Second, what will my siblings think? I feel as though I’m abandoning them, becoming an adopted son rather than remaining a part of a close-knit family. We have a special, shared history and experiences, both before and on The Farm. Yes, we’ve all been apart for several years, and I’ve spent more time on The Farm than any of them – more time than anyone in the history of The Farm, except adopted daughter Nancy. So, maybe I do have a legitimate claim for being adopted. But I feel as if I’m being given extraordinary, singular and special treatment. Do I deserve to be adopted? If so, does that mean my siblings didn’t deserve to be adopted?
I dreaded adoption for many years because it likely would take me away from my siblings. And, I know little about what it means to be adopted or its legal ramifications. It’s that word, “legal,” where my knowledge, as a seventeen-year-old farm boy, is woefully inadequate. I don’t understand the potential legal ramifications, nor has the thought even crossed my mind. My naïve view is that I live on The Farm with Mom and Dad, I consider them my parents and they treat me like a son. Why do things need to change? So, I hesitantly express that view to Mom, standing there by the chicken house with dead chickens lying around, and a bloody ax still in my hand. The scene is surreal.
Mom nods understandingly.
“We feel the same way about you, Richard, but adoption would bring more completeness and closure for us. You feel like a son to us. You are a son to us. Adoption just makes it official.”
After a couple seconds pause, I ask, “Would I need to change my last name?”

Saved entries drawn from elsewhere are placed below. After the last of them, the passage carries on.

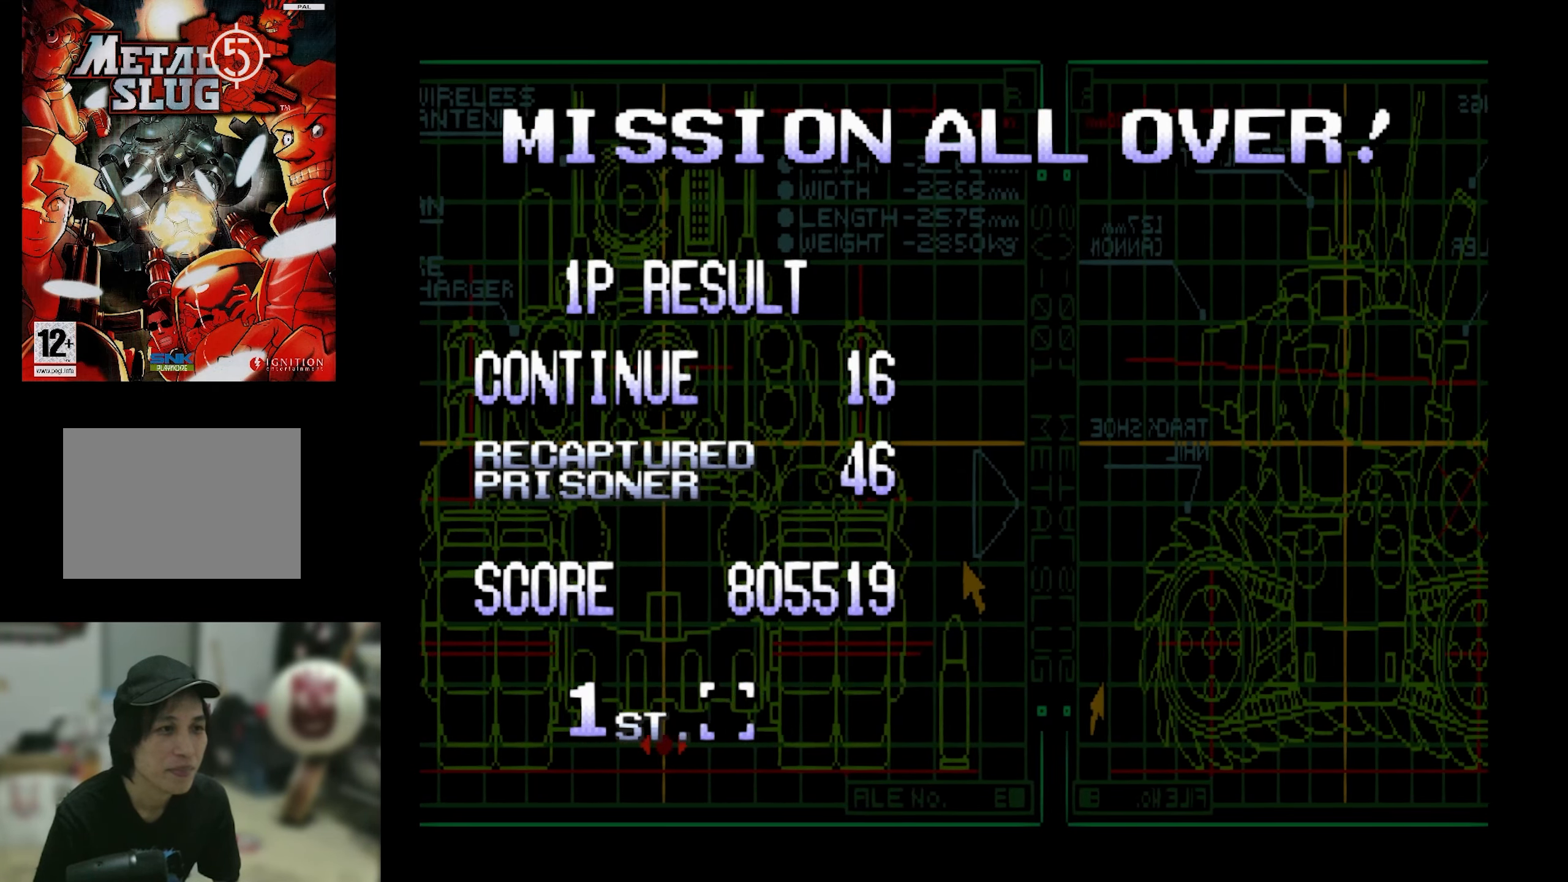
{"buttons": [], "events": [[233, "SQUARE", "down"], [267, "SQUARE", "up"]]}
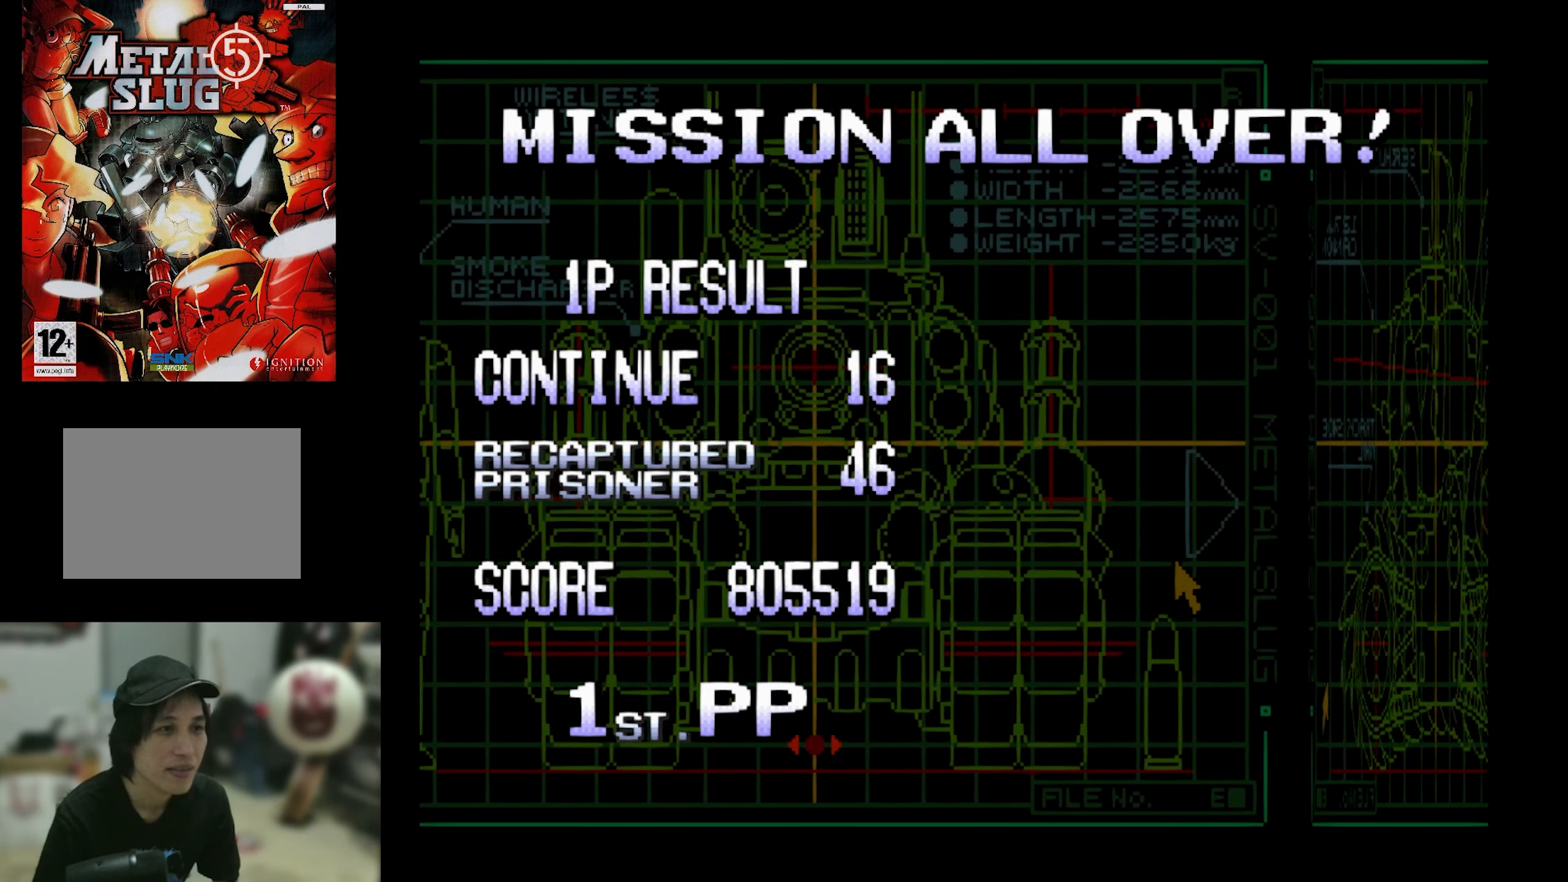
{"buttons": ["DPAD_LEFT"], "events": [[317, "DPAD_LEFT", "down"], [400, "DPAD_LEFT", "up"], [483, "DPAD_LEFT", "down"]]}
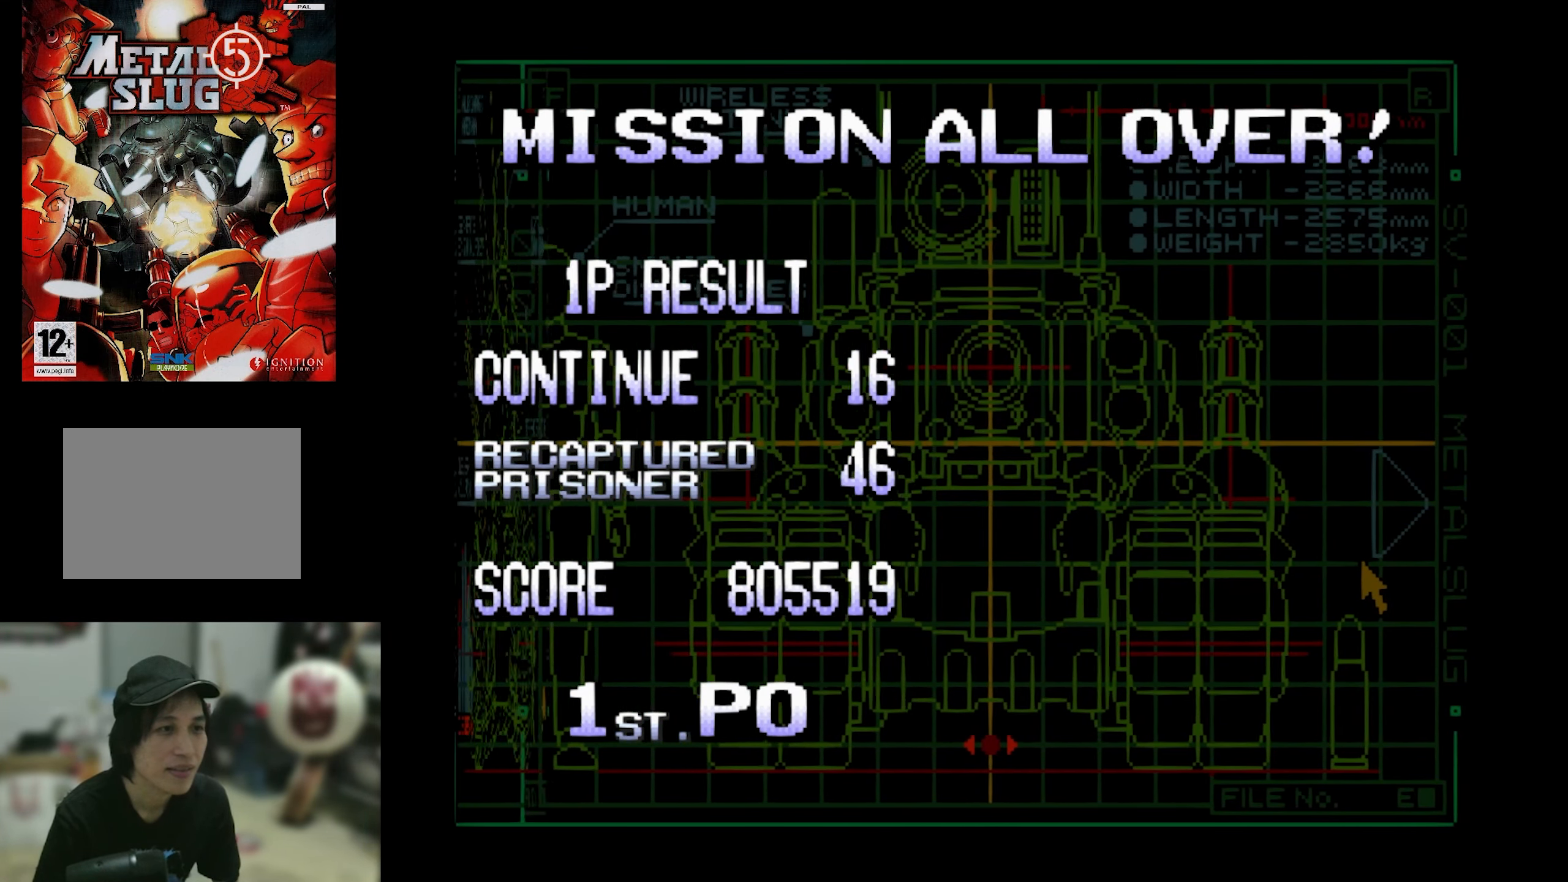
{"buttons": [], "events": [[67, "DPAD_LEFT", "up"], [117, "DPAD_LEFT", "down"], [217, "DPAD_LEFT", "up"], [250, "DPAD_LEFT", "down"], [350, "DPAD_LEFT", "up"], [400, "DPAD_LEFT", "down"], [483, "DPAD_LEFT", "up"]]}
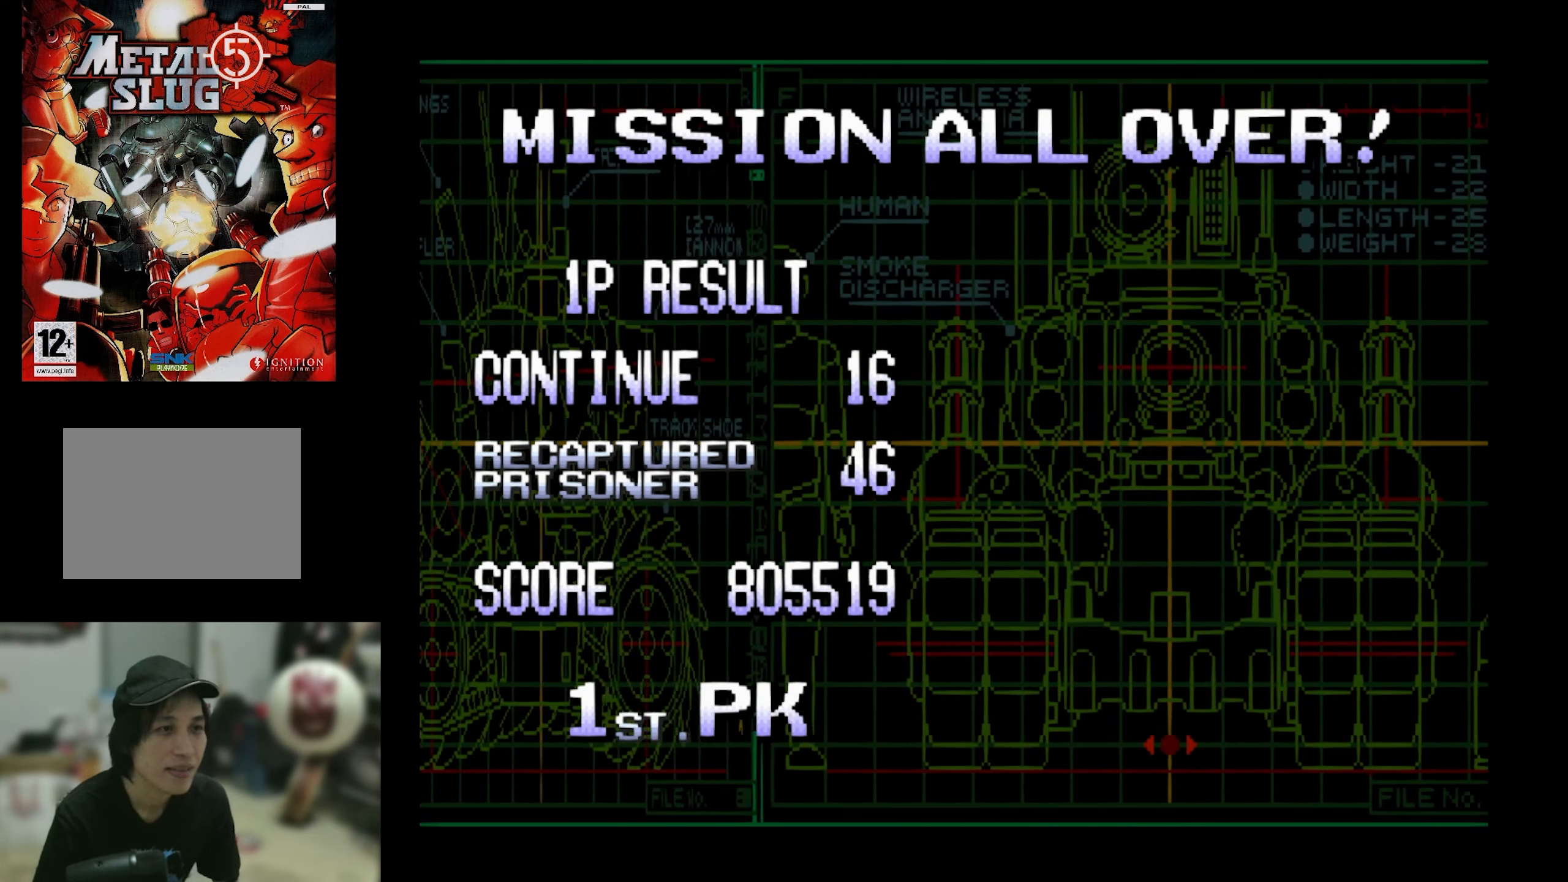
{"buttons": [], "events": [[67, "DPAD_LEFT", "down"], [150, "DPAD_LEFT", "up"], [250, "DPAD_LEFT", "down"], [333, "DPAD_LEFT", "up"], [383, "DPAD_LEFT", "down"], [467, "DPAD_LEFT", "up"]]}
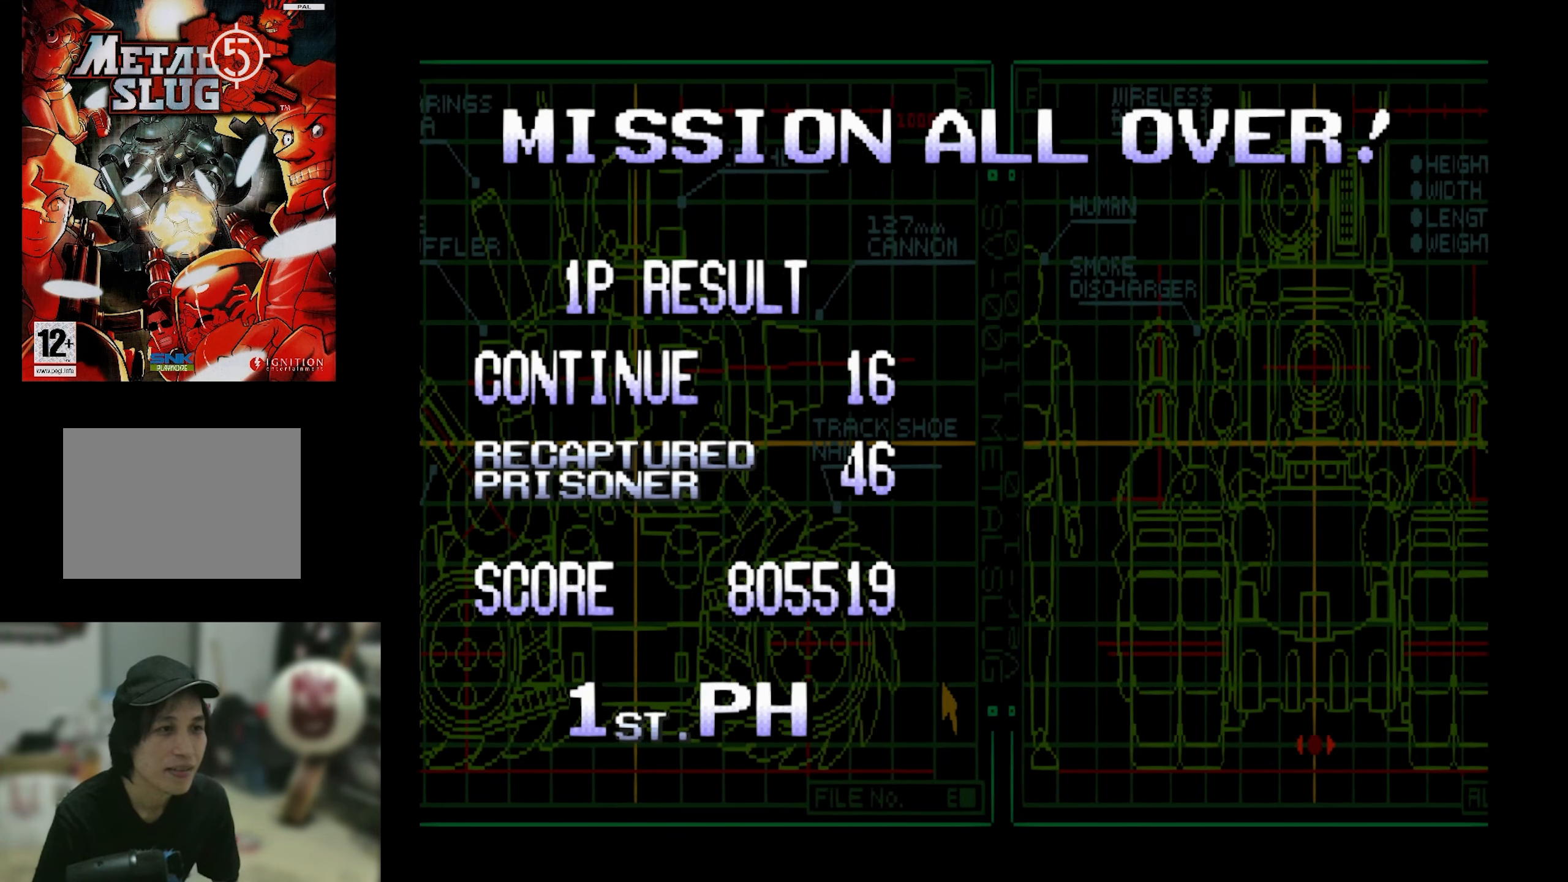
{"buttons": [], "events": [[17, "DPAD_LEFT", "down"], [150, "DPAD_LEFT", "up"], [200, "DPAD_LEFT", "down"], [317, "DPAD_LEFT", "up"], [350, "DPAD_LEFT", "down"], [450, "DPAD_LEFT", "up"]]}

She’s slow to answer, as if sensing my unease with the subject. She doesn’t say with finality, “Yes.” Rather, she circles around it by saying, “Well, Dad and I haven’t discussed that, but we’d probably like you to.”
I interpret that answer as a self-imposed “Yes.” It sounds like it’s important to them, and if I choose to be adopted, I’ll change my last name out of respect for their wishes as my parents.
“Let me think about it,” I say and go back to picking up chickens. A few seconds later I turn back to Mom.
“Mom,” and I pause, searching for the right words to say.
“Thanks for wanting to adopt me.”
I do a lot of thinking about it during the coming weeks, and about how my siblings would feel. Mom and Dad’s feelings are important, but my birth family is also important.
In the end, I take the noncommittal way out. I never bring the subject up again. Nor does Mom or Dad. Are they hurt and disappointed that I didn’t come forward and say, “Yes”? They probably are, but their actions and attitudes never reflect it. They continue to treat me like their son, even when I choose to leave The Farm after high school.
Epilogue: It would be more than twenty years before I confide with my siblings about the adoption offer. I’d maintained the feeling that they would be mad or resentful that Mom and Dad wanted to adopt me and not them.
When I finally told them, they were both surprised and disappointed I hadn’t accepted the offer. They fully understood the legal ramifications of adoption and the likely advantages I’d unknowingly given up.